Discussion: Our findings highlight Th17-related epigenetic dysregulation as a key feature of GD and support the potential of methylation markers for diagnostic and therapeutic monitoring applications.

查看原文本刊更多论文

th17相关细胞因子基因低甲基化反映graves病的表观遗传失调。

Graves病（GD）是一种以促甲状腺激素受体自身抗体（TRAb）存在为特征的器官特异性自身免疫性疾病，可导致甲状腺功能亢进。虽然遗传和环境因素有助于GD的发病机制，但表观遗传机制的作用，特别是在调节th17相关细胞因子方面的作用仍然知之甚少。方法：本研究旨在表征GD患者中IL17、IL21和IL22的启动子甲基化谱，评估其诊断潜力，并探讨其与临床参数的相关性。对60例GD患者（包括新诊断和难治性个体）和60例匹配的健康对照者的外周血单个核细胞进行靶向亚硫酸氢盐测序。结果：与对照组相比，GD患者在IL17、IL21和IL22启动子区域观察到显著的低甲基化（P = 2.5 × 10⁻），在难治性病例中部分甲基化恢复。4个特异的CpG位点（chr4_123542549_R， AUC值均大于0.7）和chr12_68647247_R （AUC = 0.752）具有较好的诊断价值。这些位点分别与TRAb （OR = 4.00, P = 0.02）和FT4水平升高相关（OR = 0.29, P = 0.02）。讨论：我们的研究结果强调了th17相关的表观遗传失调是GD的一个关键特征，并支持甲基化标记物在诊断和治疗监测应用中的潜力。

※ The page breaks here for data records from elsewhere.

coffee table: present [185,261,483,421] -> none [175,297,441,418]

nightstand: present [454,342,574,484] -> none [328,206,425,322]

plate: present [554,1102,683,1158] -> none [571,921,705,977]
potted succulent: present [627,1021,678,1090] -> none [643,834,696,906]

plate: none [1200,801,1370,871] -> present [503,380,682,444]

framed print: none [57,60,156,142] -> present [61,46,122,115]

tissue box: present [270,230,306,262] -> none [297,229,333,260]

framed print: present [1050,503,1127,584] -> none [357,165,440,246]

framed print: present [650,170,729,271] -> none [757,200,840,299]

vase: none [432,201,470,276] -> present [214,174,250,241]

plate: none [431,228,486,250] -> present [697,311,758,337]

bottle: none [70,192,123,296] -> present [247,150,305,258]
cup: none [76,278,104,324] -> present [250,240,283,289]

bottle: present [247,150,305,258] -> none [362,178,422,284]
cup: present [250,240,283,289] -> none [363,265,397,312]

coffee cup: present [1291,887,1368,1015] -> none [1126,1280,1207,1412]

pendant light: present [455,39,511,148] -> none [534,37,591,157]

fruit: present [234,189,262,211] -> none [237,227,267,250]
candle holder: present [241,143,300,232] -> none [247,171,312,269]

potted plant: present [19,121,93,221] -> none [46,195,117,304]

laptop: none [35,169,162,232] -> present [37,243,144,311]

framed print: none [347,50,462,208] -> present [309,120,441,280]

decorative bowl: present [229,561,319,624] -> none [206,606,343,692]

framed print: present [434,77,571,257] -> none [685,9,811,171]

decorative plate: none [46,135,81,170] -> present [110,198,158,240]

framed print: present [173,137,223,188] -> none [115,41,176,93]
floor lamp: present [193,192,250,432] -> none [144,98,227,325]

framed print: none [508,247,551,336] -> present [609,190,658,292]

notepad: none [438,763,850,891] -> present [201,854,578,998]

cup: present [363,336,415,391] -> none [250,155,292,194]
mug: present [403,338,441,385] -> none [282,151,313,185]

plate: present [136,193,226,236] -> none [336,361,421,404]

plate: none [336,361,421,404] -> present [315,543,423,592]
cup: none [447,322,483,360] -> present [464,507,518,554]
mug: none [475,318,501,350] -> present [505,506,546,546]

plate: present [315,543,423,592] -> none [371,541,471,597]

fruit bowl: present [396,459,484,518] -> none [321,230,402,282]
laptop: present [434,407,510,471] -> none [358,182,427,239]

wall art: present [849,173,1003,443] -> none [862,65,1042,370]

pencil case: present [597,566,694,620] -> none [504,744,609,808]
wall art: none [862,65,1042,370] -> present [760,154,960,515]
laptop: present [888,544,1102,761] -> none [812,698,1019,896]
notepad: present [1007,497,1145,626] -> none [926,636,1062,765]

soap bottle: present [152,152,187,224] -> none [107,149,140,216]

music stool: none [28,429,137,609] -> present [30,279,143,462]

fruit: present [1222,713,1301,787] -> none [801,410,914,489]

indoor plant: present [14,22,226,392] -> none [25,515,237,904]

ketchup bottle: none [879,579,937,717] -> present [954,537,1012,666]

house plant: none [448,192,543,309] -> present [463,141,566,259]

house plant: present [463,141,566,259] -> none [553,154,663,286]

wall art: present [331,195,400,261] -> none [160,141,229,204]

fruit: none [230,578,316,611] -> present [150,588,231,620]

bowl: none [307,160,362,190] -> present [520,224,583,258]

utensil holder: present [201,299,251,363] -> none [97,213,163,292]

本文章由计算机程序翻译，如有差异，请以英文原文为准。

求助全文

约1分钟内获得全文求助全文

来源期刊

Frontiers in Immunology IMMUNOLOGY-

CiteScore

9.80

自引率

11.00%

发文量

7153

审稿时长

14 weeks

期刊介绍： Frontiers in Immunology is a leading journal in its field, publishing rigorously peer-reviewed research across basic, translational and clinical immunology. This multidisciplinary open-access journal is at the forefront of disseminating and communicating scientific knowledge and impactful discoveries to researchers, academics, clinicians and the public worldwide. Frontiers in Immunology is the official Journal of the International Union of Immunological Societies (IUIS). Encompassing the entire field of Immunology, this journal welcomes papers that investigate basic mechanisms of immune system development and function, with a particular emphasis given to the description of the clinical and immunological phenotype of human immune disorders, and on the definition of their molecular basis.